Brain oscillations exhibit long-range temporal correlations (LRTCs), which
reflect the regularity of their fluctuations: low values representing more
random (decorrelated) while high values more persistent (correlated) dynamics.
LRTCs constitute supporting evidence that the brain operates near criticality,
a state where neuronal activities are balanced between order and randomness.
Here, healthy adults used closed-loop brain training (neurofeedback, NFB) to
reduce the amplitude of alpha oscillations, producing a significant increase in
spontaneous LRTCs post-training. This effect was reproduced in patients with
post-traumatic stress disorder, where abnormally random dynamics were reversed
by NFB, correlating with significant improvements in hyperarousal. Notably,
regions manifesting abnormally low LRTCs (i.e., excessive randomness)

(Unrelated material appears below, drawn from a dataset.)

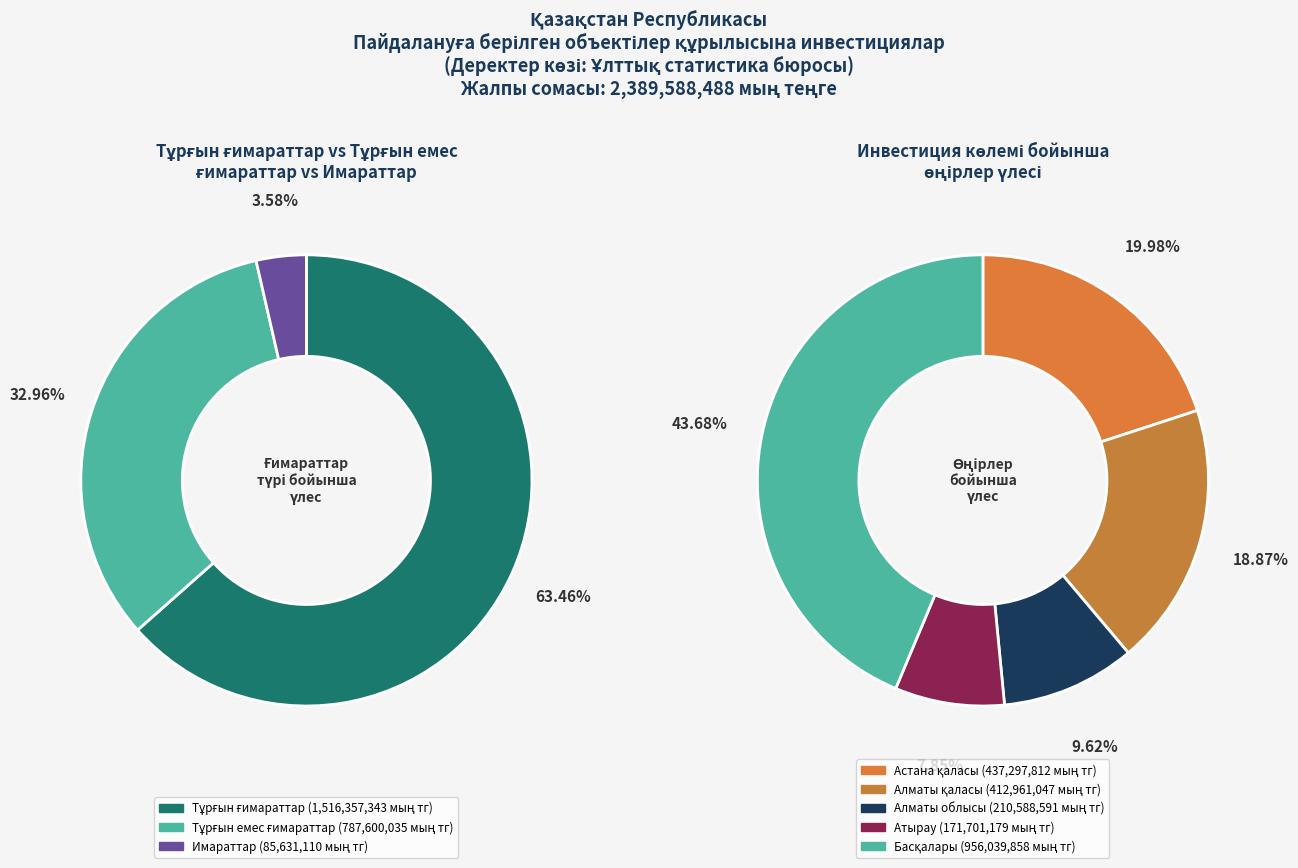

To the nearest percent, what is the difference between the largest and smallest slice percentages?

60%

normalized toward healthy population levels, consistent with theoretical
predictions about self-organized criticality. Hence, when exposed to
appropriate training, spontaneous cortical activity reveals a residual capacity
for "self-tuning" its own temporal complexity, despite manifesting the abnormal
dynamics seen in individuals with psychiatric disorder. Lastly, we observed an
inverse-U relationship between strength of LRTC and oscillation amplitude,
suggesting a breakdown of long-range dependence at high/low synchronization
extremes, in line with recent computational models. Together, our findings
offer a broader mechanistic framework for motivating research and clinical
applications of NFB, encompassing disorders with perturbed LRTCs.